--- Data ---

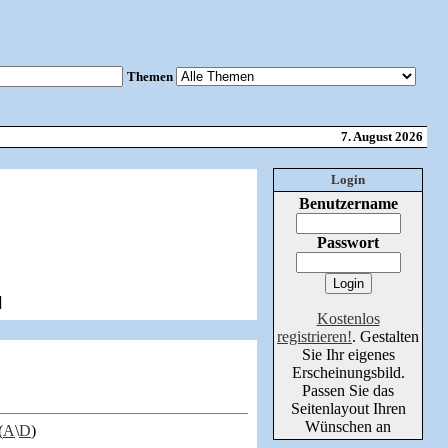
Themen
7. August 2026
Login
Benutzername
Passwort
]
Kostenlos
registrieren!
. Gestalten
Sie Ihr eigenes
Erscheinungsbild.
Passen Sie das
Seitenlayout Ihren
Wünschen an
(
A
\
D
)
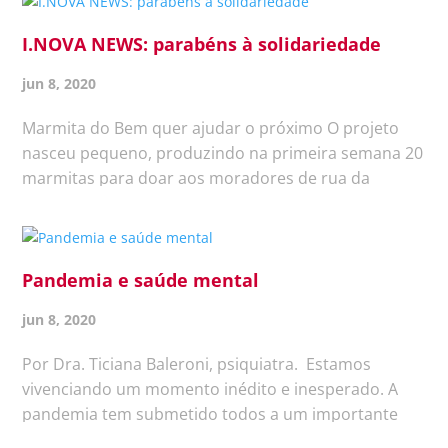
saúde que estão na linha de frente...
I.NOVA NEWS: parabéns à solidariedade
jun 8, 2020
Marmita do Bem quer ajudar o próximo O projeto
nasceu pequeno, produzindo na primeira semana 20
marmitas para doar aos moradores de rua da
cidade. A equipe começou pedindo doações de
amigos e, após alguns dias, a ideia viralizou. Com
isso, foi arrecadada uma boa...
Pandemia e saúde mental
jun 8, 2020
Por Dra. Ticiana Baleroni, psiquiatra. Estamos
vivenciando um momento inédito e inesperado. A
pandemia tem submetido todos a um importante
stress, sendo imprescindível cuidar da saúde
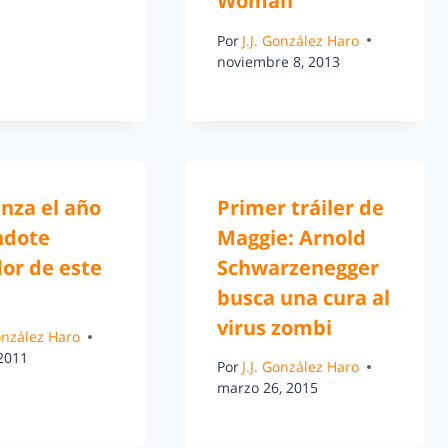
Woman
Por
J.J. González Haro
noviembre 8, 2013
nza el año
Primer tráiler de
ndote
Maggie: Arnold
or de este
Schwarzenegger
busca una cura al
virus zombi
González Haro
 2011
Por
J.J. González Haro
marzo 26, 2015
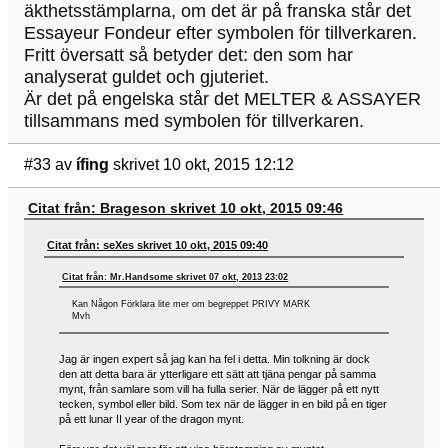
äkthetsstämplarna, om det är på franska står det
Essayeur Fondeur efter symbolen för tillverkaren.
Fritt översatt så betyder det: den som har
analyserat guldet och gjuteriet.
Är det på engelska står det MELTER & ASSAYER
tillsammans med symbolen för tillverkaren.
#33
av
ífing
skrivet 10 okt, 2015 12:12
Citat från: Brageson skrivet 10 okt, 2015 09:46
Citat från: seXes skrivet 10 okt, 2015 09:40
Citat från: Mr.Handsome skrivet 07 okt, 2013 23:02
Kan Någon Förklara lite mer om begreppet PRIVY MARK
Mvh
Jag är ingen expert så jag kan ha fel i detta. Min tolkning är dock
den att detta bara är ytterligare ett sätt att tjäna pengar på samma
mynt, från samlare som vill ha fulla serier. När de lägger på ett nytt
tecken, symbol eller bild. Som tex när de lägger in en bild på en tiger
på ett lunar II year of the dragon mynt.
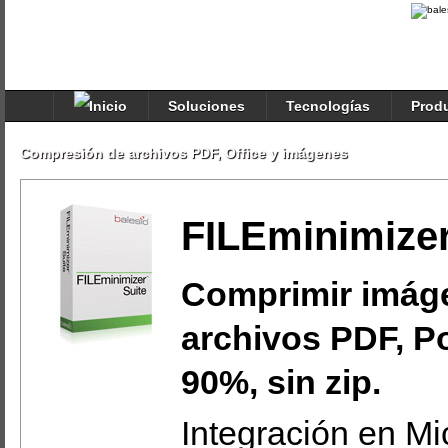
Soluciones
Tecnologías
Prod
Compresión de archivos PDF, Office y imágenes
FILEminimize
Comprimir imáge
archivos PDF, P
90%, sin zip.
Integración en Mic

---

> **Exercise**: Copy every record character for character. Skip the pictures.

> **Exercise output**:
Themen
7. August 2026
Login
Benutzername
Passwort
]
Kostenlos
registrieren!
. Gestalten
Sie Ihr eigenes
Erscheinungsbild.
Passen Sie das
Seitenlayout Ihren
Wünschen an
(
A
\
D
)
saúde que estão na linha de frente...
I.NOVA NEWS: parabéns à solidariedade
jun 8, 2020
Marmita do Bem quer ajudar o próximo O projeto
nasceu pequeno, produzindo na primeira semana 20
marmitas para doar aos moradores de rua da
cidade. A equipe começou pedindo doações de
amigos e, após alguns dias, a ideia viralizou. Com
isso, foi arrecadada uma boa...
Pandemia e saúde mental
jun 8, 2020
Por Dra. Ticiana Baleroni, psiquiatra. Estamos
vivenciando um momento inédito e inesperado. A
pandemia tem submetido todos a um importante
stress, sendo imprescindível cuidar da saúde
Woman
Por
J.J. González Haro
noviembre 8, 2013
nza el año
Primer tráiler de
ndote
Maggie: Arnold
or de este
Schwarzenegger
busca una cura al
virus zombi
González Haro
 2011
Por
J.J. González Haro
marzo 26, 2015
äkthetsstämplarna, om det är på franska står det
Essayeur Fondeur efter symbolen för tillverkaren.
Fritt översatt så betyder det: den som har
analyserat guldet och gjuteriet.
Är det på engelska står det MELTER & ASSAYER
tillsammans med symbolen för tillverkaren.
#33
av
ífing
skrivet 10 okt, 2015 12:12
Citat från: Brageson skrivet 10 okt, 2015 09:46
Citat från: seXes skrivet 10 okt, 2015 09:40
Citat från: Mr.Handsome skrivet 07 okt, 2013 23:02
Kan Någon Förklara lite mer om begreppet PRIVY MARK
Mvh
Jag är ingen expert så jag kan ha fel i detta. Min tolkning är dock
den att detta bara är ytterligare ett sätt att tjäna pengar på samma
mynt, från samlare som vill ha fulla serier. När de lägger på ett nytt
tecken, symbol eller bild. Som tex när de lägger in en bild på en tiger
på ett lunar II year of the dragon mynt.
Soluciones
Tecnologías
Prod
Compresión de archivos PDF, Office y imágenes
FILEminimize
Comprimir imáge
archivos PDF, P
90%, sin zip.
Integración en Mic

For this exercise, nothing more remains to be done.